[Stored items]
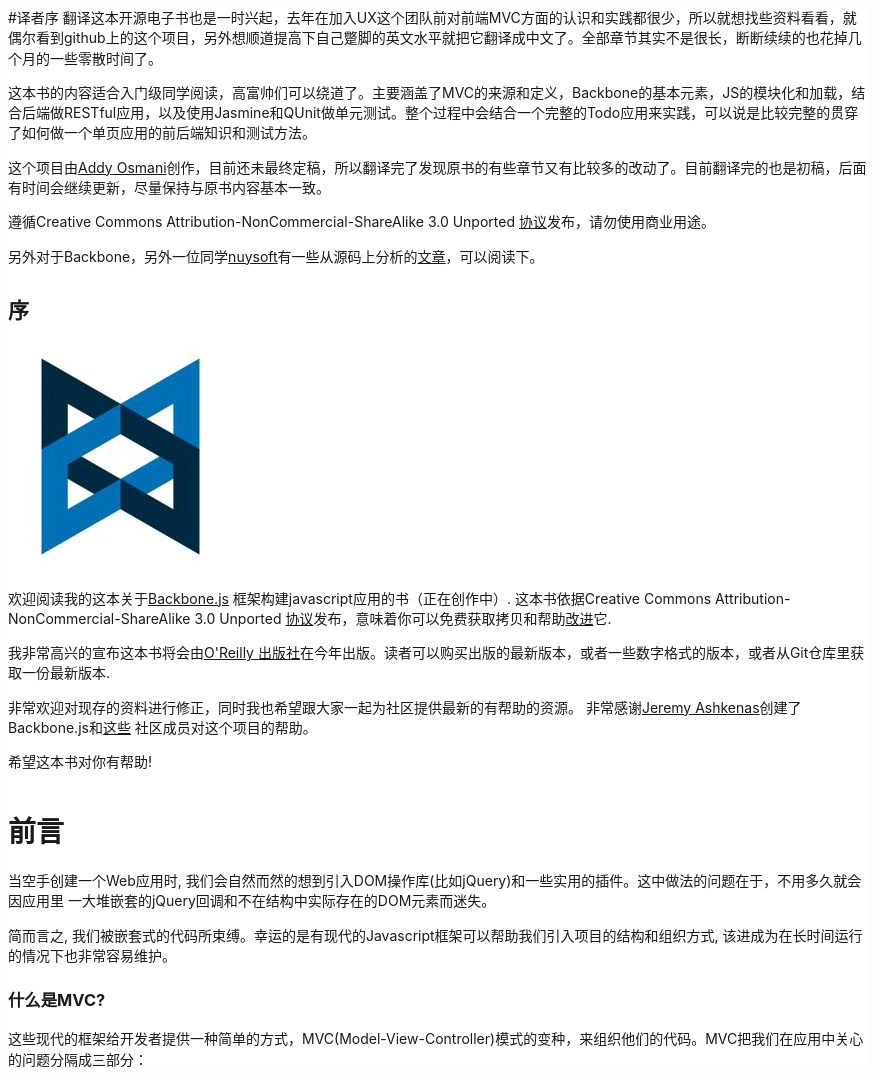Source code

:#译者序
翻译这本开源电子书也是一时兴起，去年在加入UX这个团队前对前端MVC方面的认识和实践都很少，所以就想找些资料看看，就偶尔看到github上的这个项目，另外想顺道提高下自己蹩脚的英文水平就把它翻译成中文了。全部章节其实不是很长，断断续续的也花掉几个月的一些零散时间了。

这本书的内容适合入门级同学阅读，高富帅们可以绕道了。主要涵盖了MVC的来源和定义，Backbone的基本元素，JS的模块化和加载，结合后端做RESTful应用，以及使用Jasmine和QUnit做单元测试。整个过程中会结合一个完整的Todo应用来实践，可以说是比较完整的贯穿了如何做一个单页应用的前后端知识和测试方法。

这个项目由[Addy Osmani](https://github.com/addyosmani)创作，目前还未最终定稿，所以翻译完了发现原书的有些章节又有比较多的改动了。目前翻译完的也是初稿，后面有时间会继续更新，尽量保持与原书内容基本一致。

遵循Creative Commons Attribution-NonCommercial-ShareAlike 3.0 Unported [协议](http://creativecommons.org/licenses/by-nc-sa/3.0/)发布，请勿使用商业用途。

另外对于Backbone，另外一位同学[nuysoft](http://nuysoft.com/)有一些从源码上分析的[文章](http://www.cnblogs.com/nuysoft/archive/2012/03/14/2395260.html)，可以阅读下。

## 序

![](img/logo.jpg)

欢迎阅读我的这本关于[Backbone.js](http://documentcloud.github.com/backbone/) 框架构建javascript应用的书（正在创作中）. 这本书依据Creative Commons Attribution-NonCommercial-ShareAlike 3.0 Unported [协议](http://creativecommons.org/licenses/by-nc-sa/3.0/)发布，意味着你可以免费获取拷贝和帮助[改进](https://github.com/addyosmani/backbone-fundamentals/)它.

我非常高兴的宣布这本书将会由[O'Reilly 出版社](http://oreilly.com)在今年出版。读者可以购买出版的最新版本，或者一些数字格式的版本，或者从Git仓库里获取一份最新版本.

非常欢迎对现存的资料进行修正，同时我也希望跟大家一起为社区提供最新的有帮助的资源。
非常感谢[Jeremy Ashkenas](https://github.com/jashkenas)创建了Backbone.js和[这些](https://github.com/addyosmani/backbone-fundamentals/contributors) 社区成员对这个项目的帮助。

希望这本书对你有帮助!

# 前言

当空手创建一个Web应用时, 我们会自然而然的想到引入DOM操作库(比如jQuery)和一些实用的插件。这中做法的问题在于，不用多久就会因应用里 一大堆嵌套的jQuery回调和不在结构中实际存在的DOM元素而迷失。

简而言之, 我们被嵌套式的代码所束缚。幸运的是有现代的Javascript框架可以帮助我们引入项目的结构和组织方式, 该进成为在长时间运行的情况下也非常容易维护。

### 什么是MVC?

这些现代的框架给开发者提供一种简单的方式，MVC(Model-View-Controller)模式的变种，来组织他们的代码。MVC把我们在应用中关心的问题分隔成三部分：
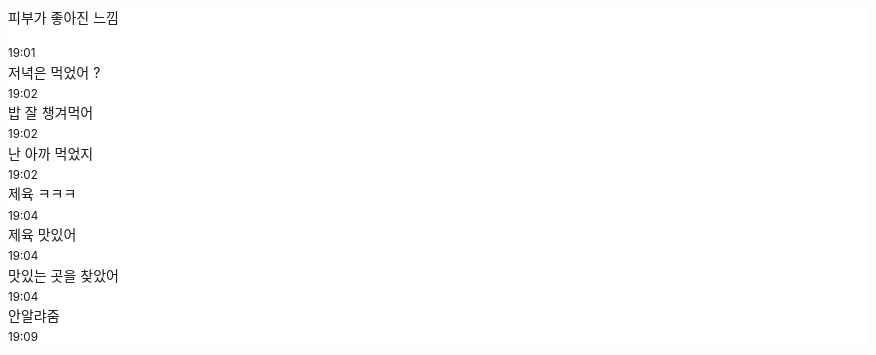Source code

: 피부가 좋아진 느낌
</div>
</div>
<div class="message" markdown="1">
<div class="message-date" markdown="1">
<small>19:01</small>
</div>
<div markdown="1">
저녁은 먹었어 ?
</div>
</div>
<div class="message" markdown="1">
<div class="message-date" markdown="1">
<small>19:02</small>
</div>
<div markdown="1">
밥 잘 챙겨먹어
</div>
</div>
<div class="message" markdown="1">
<div class="message-date" markdown="1">
<small>19:02</small>
</div>
<div markdown="1">
난 아까 먹었지
</div>
</div>
<div class="message" markdown="1">
<div class="message-date" markdown="1">
<small>19:02</small>
</div>
<div markdown="1">
제육 ㅋㅋㅋ
</div>
</div>
<div class="message" markdown="1">
<div class="message-date" markdown="1">
<small>19:04</small>
</div>
<div markdown="1">
제육 맛있어
</div>
</div>
<div class="message" markdown="1">
<div class="message-date" markdown="1">
<small>19:04</small>
</div>
<div markdown="1">
맛있는 곳을 찾았어
</div>
</div>
<div class="message" markdown="1">
<div class="message-date" markdown="1">
<small>19:04</small>
</div>
<div markdown="1">
안알랴줌
</div>
</div>
<div class="message" markdown="1">
<div class="message-date" markdown="1">
<small>19:09</small>
</div>
<div markdown="1">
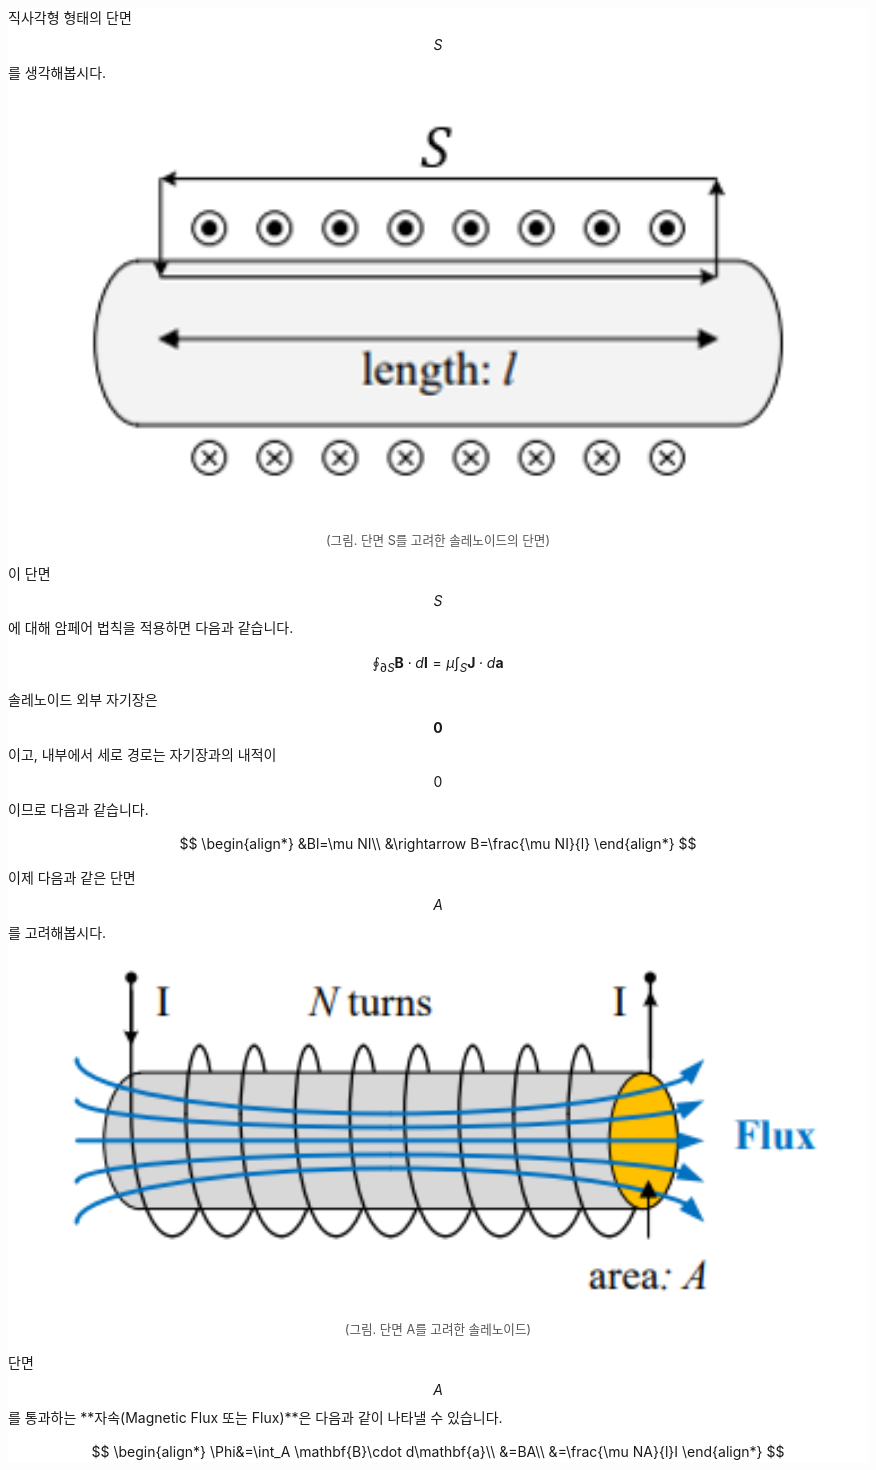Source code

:직사각형 형태의 단면 $$S$$를 생각해봅시다.

<figure style="text-align: center;">
  <img src="./PEFigure/솔레노이드 단면 S.png" alt="솔레노이드 단면 S" width="100%"/>
  <figcaption style="text-align: center; margin-top: 8px; font-size: 0.9em; color: #555;">
    (그림. 단면 S를 고려한 솔레노이드의 단면)
  </figcaption>
</figure>

이 단면 $$S$$에 대해 암페어 법칙을 적용하면 다음과 같습니다.

$$
\oint_{\partial S} \mathbf{B}\cdot d\mathbf{l}=\mu\int_S \mathbf{J}\cdot d\mathbf{a}
$$

솔레노이드 외부 자기장은 $$\mathbf{0}$$이고, 내부에서 세로 경로는 자기장과의 내적이 $$0$$이므로 다음과 같습니다.

$$
\begin{align*}
	&Bl=\mu NI\\
	&\rightarrow B=\frac{\mu NI}{l}
\end{align*}
$$

이제 다음과 같은 단면 $$A$$를 고려해봅시다.

<figure style="text-align: center;">
  <img src="./PEFigure/솔레노이드 단면 A.png" alt="솔레노이드 단면 A" width="100%"/>
  <figcaption style="text-align: center; margin-top: 8px; font-size: 0.9em; color: #555;">
    (그림. 단면 A를 고려한 솔레노이드)
  </figcaption>
</figure>

단면 $$A$$를 통과하는 **자속(Magnetic Flux 또는 Flux)**은 다음과 같이 나타낼 수 있습니다.

$$
\begin{align*}
	\Phi&=\int_A \mathbf{B}\cdot d\mathbf{a}\\
	&=BA\\
	&=\frac{\mu NA}{l}I
\end{align*}
$$
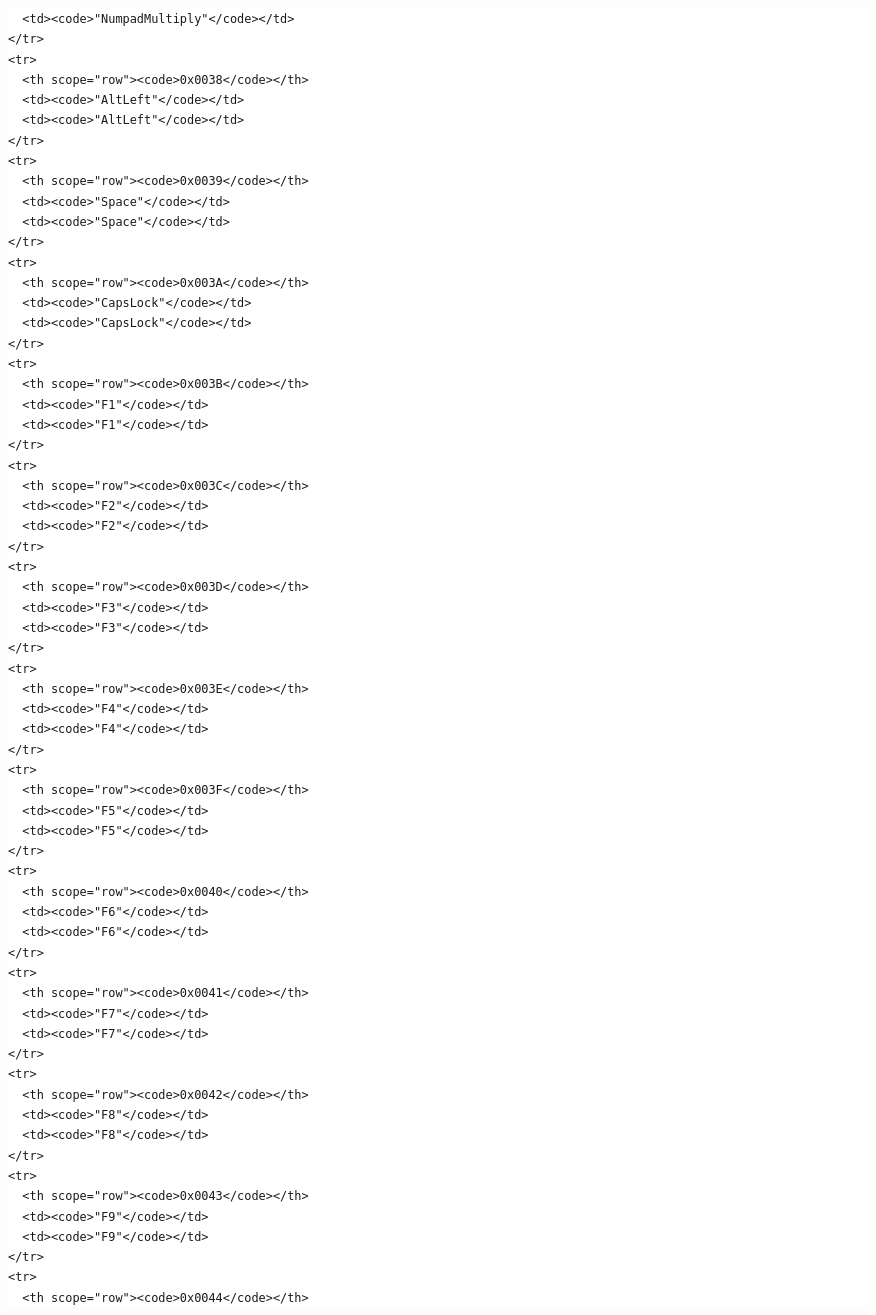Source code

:       <td><code>"NumpadMultiply"</code></td>
    </tr>
    <tr>
      <th scope="row"><code>0x0038</code></th>
      <td><code>"AltLeft"</code></td>
      <td><code>"AltLeft"</code></td>
    </tr>
    <tr>
      <th scope="row"><code>0x0039</code></th>
      <td><code>"Space"</code></td>
      <td><code>"Space"</code></td>
    </tr>
    <tr>
      <th scope="row"><code>0x003A</code></th>
      <td><code>"CapsLock"</code></td>
      <td><code>"CapsLock"</code></td>
    </tr>
    <tr>
      <th scope="row"><code>0x003B</code></th>
      <td><code>"F1"</code></td>
      <td><code>"F1"</code></td>
    </tr>
    <tr>
      <th scope="row"><code>0x003C</code></th>
      <td><code>"F2"</code></td>
      <td><code>"F2"</code></td>
    </tr>
    <tr>
      <th scope="row"><code>0x003D</code></th>
      <td><code>"F3"</code></td>
      <td><code>"F3"</code></td>
    </tr>
    <tr>
      <th scope="row"><code>0x003E</code></th>
      <td><code>"F4"</code></td>
      <td><code>"F4"</code></td>
    </tr>
    <tr>
      <th scope="row"><code>0x003F</code></th>
      <td><code>"F5"</code></td>
      <td><code>"F5"</code></td>
    </tr>
    <tr>
      <th scope="row"><code>0x0040</code></th>
      <td><code>"F6"</code></td>
      <td><code>"F6"</code></td>
    </tr>
    <tr>
      <th scope="row"><code>0x0041</code></th>
      <td><code>"F7"</code></td>
      <td><code>"F7"</code></td>
    </tr>
    <tr>
      <th scope="row"><code>0x0042</code></th>
      <td><code>"F8"</code></td>
      <td><code>"F8"</code></td>
    </tr>
    <tr>
      <th scope="row"><code>0x0043</code></th>
      <td><code>"F9"</code></td>
      <td><code>"F9"</code></td>
    </tr>
    <tr>
      <th scope="row"><code>0x0044</code></th>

:: Required work ::
Reprint all the data above verbatim, excluding pictures.

:: Response to this task ::
Source code

:#译者序
翻译这本开源电子书也是一时兴起，去年在加入UX这个团队前对前端MVC方面的认识和实践都很少，所以就想找些资料看看，就偶尔看到github上的这个项目，另外想顺道提高下自己蹩脚的英文水平就把它翻译成中文了。全部章节其实不是很长，断断续续的也花掉几个月的一些零散时间了。

这本书的内容适合入门级同学阅读，高富帅们可以绕道了。主要涵盖了MVC的来源和定义，Backbone的基本元素，JS的模块化和加载，结合后端做RESTful应用，以及使用Jasmine和QUnit做单元测试。整个过程中会结合一个完整的Todo应用来实践，可以说是比较完整的贯穿了如何做一个单页应用的前后端知识和测试方法。

这个项目由[Addy Osmani](https://github.com/addyosmani)创作，目前还未最终定稿，所以翻译完了发现原书的有些章节又有比较多的改动了。目前翻译完的也是初稿，后面有时间会继续更新，尽量保持与原书内容基本一致。

遵循Creative Commons Attribution-NonCommercial-ShareAlike 3.0 Unported [协议](http://creativecommons.org/licenses/by-nc-sa/3.0/)发布，请勿使用商业用途。

另外对于Backbone，另外一位同学[nuysoft](http://nuysoft.com/)有一些从源码上分析的[文章](http://www.cnblogs.com/nuysoft/archive/2012/03/14/2395260.html)，可以阅读下。

## 序

![](img/logo.jpg)

欢迎阅读我的这本关于[Backbone.js](http://documentcloud.github.com/backbone/) 框架构建javascript应用的书（正在创作中）. 这本书依据Creative Commons Attribution-NonCommercial-ShareAlike 3.0 Unported [协议](http://creativecommons.org/licenses/by-nc-sa/3.0/)发布，意味着你可以免费获取拷贝和帮助[改进](https://github.com/addyosmani/backbone-fundamentals/)它.

我非常高兴的宣布这本书将会由[O'Reilly 出版社](http://oreilly.com)在今年出版。读者可以购买出版的最新版本，或者一些数字格式的版本，或者从Git仓库里获取一份最新版本.

非常欢迎对现存的资料进行修正，同时我也希望跟大家一起为社区提供最新的有帮助的资源。
非常感谢[Jeremy Ashkenas](https://github.com/jashkenas)创建了Backbone.js和[这些](https://github.com/addyosmani/backbone-fundamentals/contributors) 社区成员对这个项目的帮助。

希望这本书对你有帮助!

# 前言

当空手创建一个Web应用时, 我们会自然而然的想到引入DOM操作库(比如jQuery)和一些实用的插件。这中做法的问题在于，不用多久就会因应用里 一大堆嵌套的jQuery回调和不在结构中实际存在的DOM元素而迷失。

简而言之, 我们被嵌套式的代码所束缚。幸运的是有现代的Javascript框架可以帮助我们引入项目的结构和组织方式, 该进成为在长时间运行的情况下也非常容易维护。

### 什么是MVC?

这些现代的框架给开发者提供一种简单的方式，MVC(Model-View-Controller)模式的变种，来组织他们的代码。MVC把我们在应用中关心的问题分隔成三部分：
Source code

: 피부가 좋아진 느낌
</div>
</div>
<div class="message" markdown="1">
<div class="message-date" markdown="1">
<small>19:01</small>
</div>
<div markdown="1">
저녁은 먹었어 ?
</div>
</div>
<div class="message" markdown="1">
<div class="message-date" markdown="1">
<small>19:02</small>
</div>
<div markdown="1">
밥 잘 챙겨먹어
</div>
</div>
<div class="message" markdown="1">
<div class="message-date" markdown="1">
<small>19:02</small>
</div>
<div markdown="1">
난 아까 먹었지
</div>
</div>
<div class="message" markdown="1">
<div class="message-date" markdown="1">
<small>19:02</small>
</div>
<div markdown="1">
제육 ㅋㅋㅋ
</div>
</div>
<div class="message" markdown="1">
<div class="message-date" markdown="1">
<small>19:04</small>
</div>
<div markdown="1">
제육 맛있어
</div>
</div>
<div class="message" markdown="1">
<div class="message-date" markdown="1">
<small>19:04</small>
</div>
<div markdown="1">
맛있는 곳을 찾았어
</div>
</div>
<div class="message" markdown="1">
<div class="message-date" markdown="1">
<small>19:04</small>
</div>
<div markdown="1">
안알랴줌
</div>
</div>
<div class="message" markdown="1">
<div class="message-date" markdown="1">
<small>19:09</small>
</div>
<div markdown="1">
Source code

:직사각형 형태의 단면 $$S$$를 생각해봅시다.

<figure style="text-align: center;">
  <img src="./PEFigure/솔레노이드 단면 S.png" alt="솔레노이드 단면 S" width="100%"/>
  <figcaption style="text-align: center; margin-top: 8px; font-size: 0.9em; color: #555;">
    (그림. 단면 S를 고려한 솔레노이드의 단면)
  </figcaption>
</figure>

이 단면 $$S$$에 대해 암페어 법칙을 적용하면 다음과 같습니다.

$$
\oint_{\partial S} \mathbf{B}\cdot d\mathbf{l}=\mu\int_S \mathbf{J}\cdot d\mathbf{a}
$$

솔레노이드 외부 자기장은 $$\mathbf{0}$$이고, 내부에서 세로 경로는 자기장과의 내적이 $$0$$이므로 다음과 같습니다.

$$
\begin{align*}
	&Bl=\mu NI\\
	&\rightarrow B=\frac{\mu NI}{l}
\end{align*}
$$

이제 다음과 같은 단면 $$A$$를 고려해봅시다.

<figure style="text-align: center;">
  <img src="./PEFigure/솔레노이드 단면 A.png" alt="솔레노이드 단면 A" width="100%"/>
  <figcaption style="text-align: center; margin-top: 8px; font-size: 0.9em; color: #555;">
    (그림. 단면 A를 고려한 솔레노이드)
  </figcaption>
</figure>

단면 $$A$$를 통과하는 **자속(Magnetic Flux 또는 Flux)**은 다음과 같이 나타낼 수 있습니다.

$$
\begin{align*}
	\Phi&=\int_A \mathbf{B}\cdot d\mathbf{a}\\
	&=BA\\
	&=\frac{\mu NA}{l}I
\end{align*}
$$
Source code

:       <td><code>"NumpadMultiply"</code></td>
    </tr>
    <tr>
      <th scope="row"><code>0x0038</code></th>
      <td><code>"AltLeft"</code></td>
      <td><code>"AltLeft"</code></td>
    </tr>
    <tr>
      <th scope="row"><code>0x0039</code></th>
      <td><code>"Space"</code></td>
      <td><code>"Space"</code></td>
    </tr>
    <tr>
      <th scope="row"><code>0x003A</code></th>
      <td><code>"CapsLock"</code></td>
      <td><code>"CapsLock"</code></td>
    </tr>
    <tr>
      <th scope="row"><code>0x003B</code></th>
      <td><code>"F1"</code></td>
      <td><code>"F1"</code></td>
    </tr>
    <tr>
      <th scope="row"><code>0x003C</code></th>
      <td><code>"F2"</code></td>
      <td><code>"F2"</code></td>
    </tr>
    <tr>
      <th scope="row"><code>0x003D</code></th>
      <td><code>"F3"</code></td>
      <td><code>"F3"</code></td>
    </tr>
    <tr>
      <th scope="row"><code>0x003E</code></th>
      <td><code>"F4"</code></td>
      <td><code>"F4"</code></td>
    </tr>
    <tr>
      <th scope="row"><code>0x003F</code></th>
      <td><code>"F5"</code></td>
      <td><code>"F5"</code></td>
    </tr>
    <tr>
      <th scope="row"><code>0x0040</code></th>
      <td><code>"F6"</code></td>
      <td><code>"F6"</code></td>
    </tr>
    <tr>
      <th scope="row"><code>0x0041</code></th>
      <td><code>"F7"</code></td>
      <td><code>"F7"</code></td>
    </tr>
    <tr>
      <th scope="row"><code>0x0042</code></th>
      <td><code>"F8"</code></td>
      <td><code>"F8"</code></td>
    </tr>
    <tr>
      <th scope="row"><code>0x0043</code></th>
      <td><code>"F9"</code></td>
      <td><code>"F9"</code></td>
    </tr>
    <tr>
      <th scope="row"><code>0x0044</code></th>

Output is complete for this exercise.